NFTs can be defined as a certificate of ownership of an item, usually a piece of digital artwork, but also videos that may be hosted on public platforms, or any other multimedia file.
“It is an electronic document that verifies ownership of that item and is based on Blockchain. Compared to the real world, it would be equivalent to a property title deed, only in this case through a highly secure digital medium,” explains Alberto Matellán, Chief Economist at MAPFRE Inversión.
It is similar to the traditional market, where collectors or investors are willing to pay for old color prints, stamps, etc., but with the distinctive feature that the piece usually has very little value in itself. A traditional work of art, or collector’s piece, is valued according to its exclusivity, difficulty in reproducing or the enjoyment gained from contemplating or listening to it, as is the case with the most reputable works of art.
A question of value
At the moment, this is not the case with NFTs, Matellán warns. Ownership does not prevent others from enjoying the same piece, if it is hosted on a publicly accessible platform (for example, a video on YouTube). Furthermore, there is the irony that, although the piece may be hosted on a publicly accessible platform, the NFT usually is not, which sometimes causes the NFT to disappear, as the server where it is hosted may, for example, disappear if the company that maintains it goes out of business. In the same way that, if the owner of a property stores title deeds with a company, which then goes out of business, the deed is lost. In that situation, it would be impossible to prove that the property was yours.
Matellán elaborates: “What you are paying ever more astronomical amounts for is the title deed itself, which obviously includes the ownership of the property. But if the associated piece is housed in a public place, it would be as if the property were for public use as well. In fact, the issuer of the NFT should not even have ownership of the piece.” It is enough that this piece does not yet have a verifiable owner, which, in his view, opens up possibilities that are as dangerous as they are absurd.
Beyond the concept of investment
For Matellán, all of the above demonstrates several things. “First of all, the prices being paid for NFTs in the secondary market make little sense and are largely due to the attention they are receiving due to being a new technology,” he notes. “But the intrinsic value of the associated assets is very small.

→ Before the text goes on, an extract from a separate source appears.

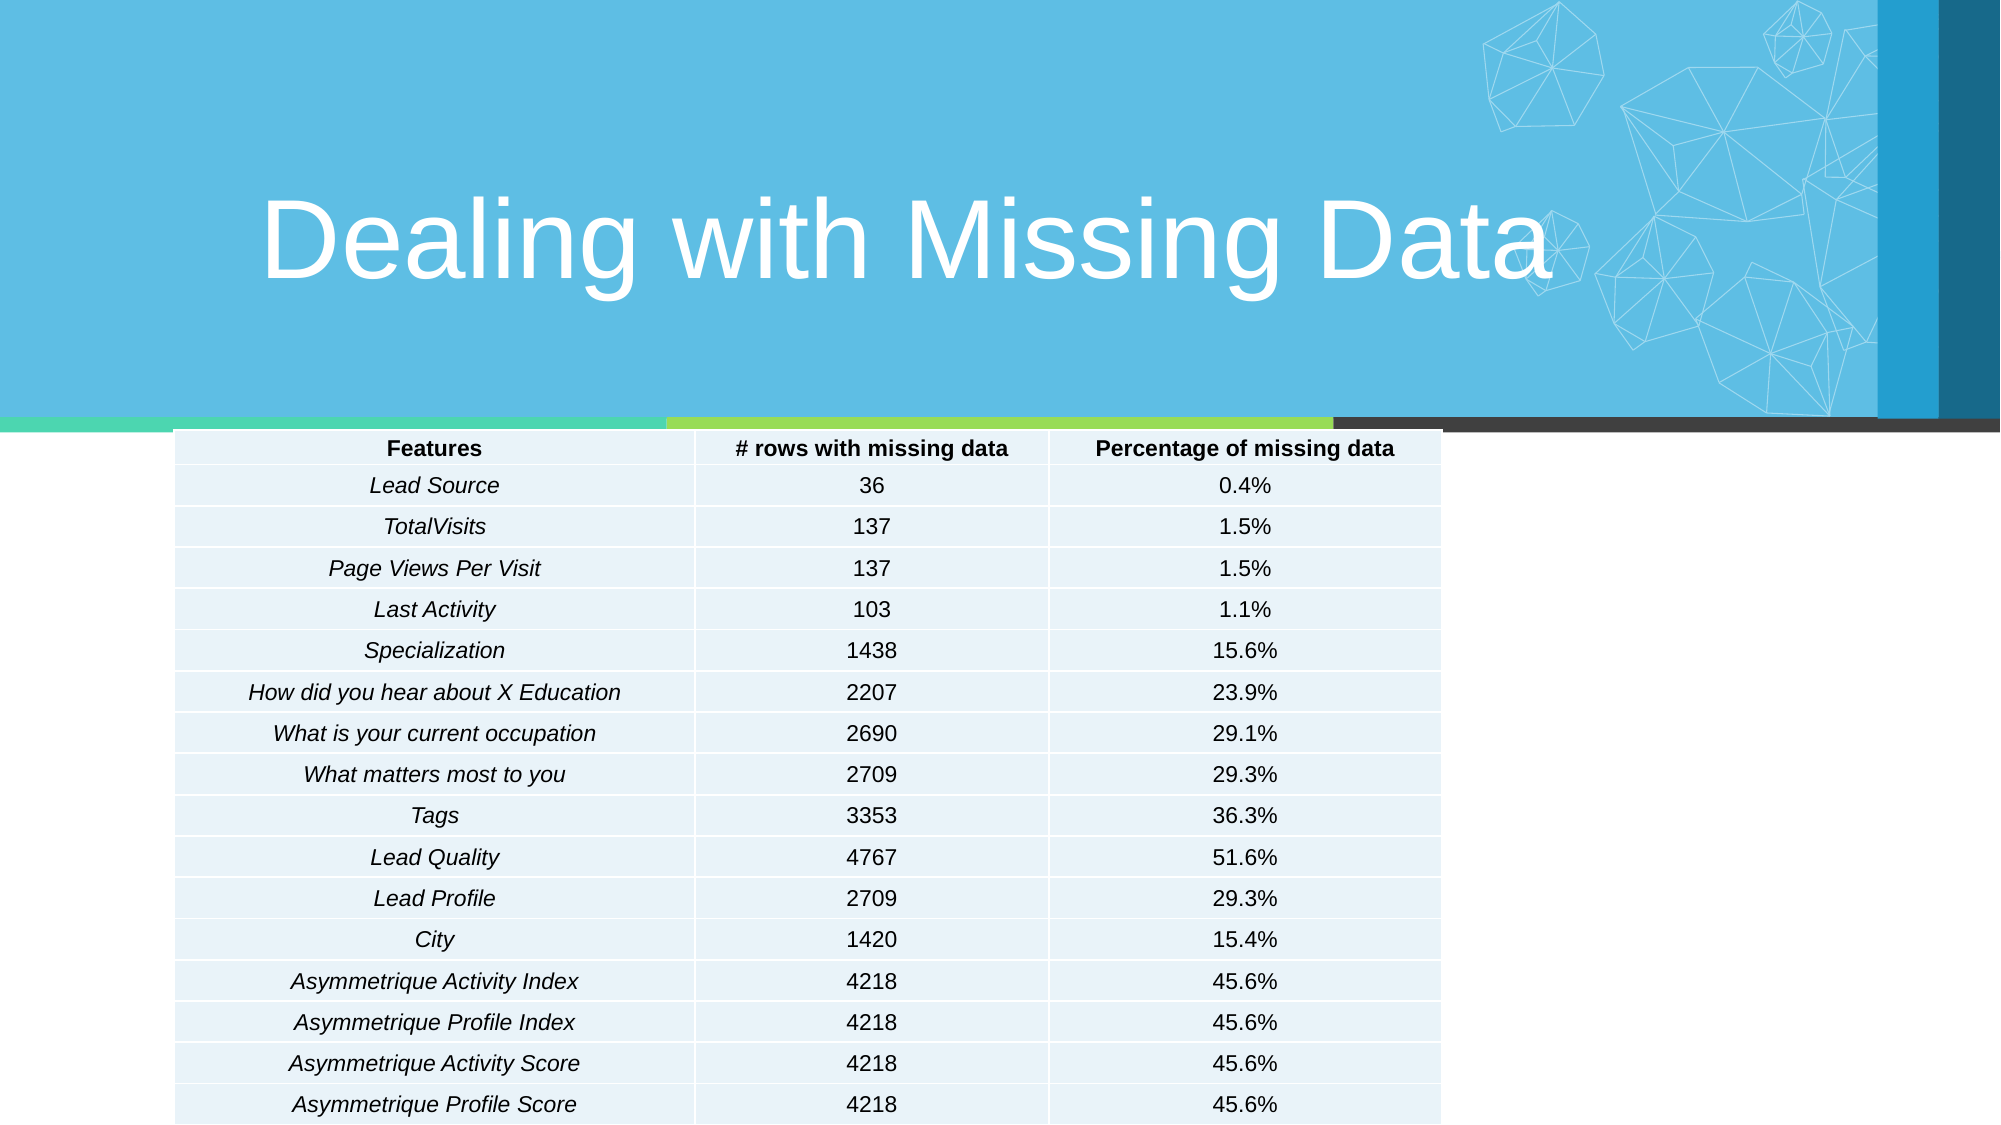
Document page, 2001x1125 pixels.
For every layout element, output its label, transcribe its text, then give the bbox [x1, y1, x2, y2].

That is why we do not consider them to fall under the same concept as investment, similar to what happened with cryptocurrencies, which are created with the same technology: Blockchain,” he adds.
According to Matellán, “NFT may have a great future as a more secure means of establishing ownership or for other documents that require or provide reliable accreditation. From this point of view, NFTs have the potential to modify many financial processes in the future. But today, as an investment, I would personally describe them as a bubble or gamble, rather than as a returnable asset,” he clarified.
In the face of a bubble?
Advocates of this NFT fever argue that digital creation profits from this work, cutting out intermediaries and marketing pieces directly to the buyer. The reality is that these assets, which exist only digitally, with Blockchain acting as a public accounting record to confirm ownership, attract buyers for the same reasons as Bitcoin, which is to buy something that can then be resold at a higher price in a short time.
History was made recently at Sotheby’s auction house: An NFT of a single gray pixel sold for $1.36 million, after just an hour and a half of bidding. A few weeks ago, a red pixel was sold for 7,154 dollars. If we go back in time to 2005, those interested in a pixel paid a dollar.
An investor known as Beeple sold his digital piece, Everydays: The First 5000 Days through Christie’s for 69.3 million dollars, making it one of the most expensive pieces of crypto art. New records are constantly being set, however, even if acquiring a digital representation of a Picasso or Egon Schiele does not mean owning the original.